Dem widerspreche ich ja gar nicht, habe im Gegenteil versucht einen realistischen Gang der Dinge aufzuzeichnen, bei dem einige Kinder in einigen Ländern geimpft werden (z. B. die mit Risikofaktoren, die es definitiv auch gibt) und letztlich wohl Daten vorliegen werden um es für alle zu empfehlen oder halt auch nicht.
Der heutige Beschluss wird nichtig, wenn der Impfstoff gar nicht zugelassen wird. Er wird im Wesentlichen anhand der Stikoempfehlung angepasst werden. Für eine schnelle, gleichmäßige Durchimpfung „aller Kinder“ gibt es außerdem aktuell gar nicht genug Impfstoff.

Wenn die Politik jetzt plötzlich massiv von den Empfehlungen dieser bislang heiligen Behörden abweichen sollte, wäre ich wirklich überrascht - das scheint ja deine Sorge zu sein. Müssen wir wohl abwarten.

Das Forum weißt mich darauf hin, dass eine großartige Diskussion viele Stimmen und Sichtweisen einbezieht und ich dir hier sehr oft geantwortet habe :smiley: Würde es von daher erstmal dabei belassen, bis wir mehr wissen.

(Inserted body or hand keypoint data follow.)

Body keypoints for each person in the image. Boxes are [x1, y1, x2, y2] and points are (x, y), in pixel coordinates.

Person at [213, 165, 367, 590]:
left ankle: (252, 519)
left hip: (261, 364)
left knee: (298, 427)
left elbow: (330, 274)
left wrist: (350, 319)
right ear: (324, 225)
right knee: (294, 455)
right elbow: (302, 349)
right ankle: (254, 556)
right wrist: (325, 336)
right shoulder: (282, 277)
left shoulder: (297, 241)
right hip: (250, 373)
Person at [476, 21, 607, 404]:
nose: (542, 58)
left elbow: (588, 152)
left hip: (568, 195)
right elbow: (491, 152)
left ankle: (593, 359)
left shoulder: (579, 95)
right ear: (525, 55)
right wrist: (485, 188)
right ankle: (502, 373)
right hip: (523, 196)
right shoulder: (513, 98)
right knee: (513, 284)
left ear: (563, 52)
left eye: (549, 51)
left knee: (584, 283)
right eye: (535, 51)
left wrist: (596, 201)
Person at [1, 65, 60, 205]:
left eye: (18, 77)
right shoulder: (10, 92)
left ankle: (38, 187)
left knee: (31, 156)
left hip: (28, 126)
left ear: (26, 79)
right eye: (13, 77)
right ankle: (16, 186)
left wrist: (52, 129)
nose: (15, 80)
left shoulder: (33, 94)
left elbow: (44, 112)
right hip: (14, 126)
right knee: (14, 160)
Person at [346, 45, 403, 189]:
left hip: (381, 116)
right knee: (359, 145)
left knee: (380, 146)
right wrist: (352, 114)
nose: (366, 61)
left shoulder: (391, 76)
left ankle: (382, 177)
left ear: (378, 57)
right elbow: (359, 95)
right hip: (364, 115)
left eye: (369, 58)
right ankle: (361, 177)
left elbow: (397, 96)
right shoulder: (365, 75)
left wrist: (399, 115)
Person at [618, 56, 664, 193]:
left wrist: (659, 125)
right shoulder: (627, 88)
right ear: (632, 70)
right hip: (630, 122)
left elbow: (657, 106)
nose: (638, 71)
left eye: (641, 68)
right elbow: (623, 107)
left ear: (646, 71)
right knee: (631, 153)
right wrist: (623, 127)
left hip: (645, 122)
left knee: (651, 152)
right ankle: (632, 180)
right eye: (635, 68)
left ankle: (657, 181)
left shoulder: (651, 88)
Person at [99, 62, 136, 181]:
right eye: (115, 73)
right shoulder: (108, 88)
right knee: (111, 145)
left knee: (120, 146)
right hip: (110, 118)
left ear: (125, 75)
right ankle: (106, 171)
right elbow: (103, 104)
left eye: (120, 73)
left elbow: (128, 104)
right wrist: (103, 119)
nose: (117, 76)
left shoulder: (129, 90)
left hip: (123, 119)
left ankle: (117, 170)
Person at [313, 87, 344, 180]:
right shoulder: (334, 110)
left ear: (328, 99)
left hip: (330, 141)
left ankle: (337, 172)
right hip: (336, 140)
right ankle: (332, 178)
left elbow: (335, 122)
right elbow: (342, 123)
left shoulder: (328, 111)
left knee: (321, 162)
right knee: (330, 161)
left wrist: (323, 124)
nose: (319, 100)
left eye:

In der Tat ist das meine Sorge und ich halte sie für berechtigt. Spahn hat ja die heutige Entscheidung bewusst vor einem Votum der Stiko herbeigeführt und die scharfe Kritik der Stiko etwa durch Lauterbach, spricht auch eine eindeutige Sprache. Zudem wurde vereinzelt schon die Impfstoff für Hausärzt:innen zurückgehalten mit dem Hinweis auf die Impfungen von Kindern und Jugendlichen. Aber gut, belassen wir es erst mal dabei.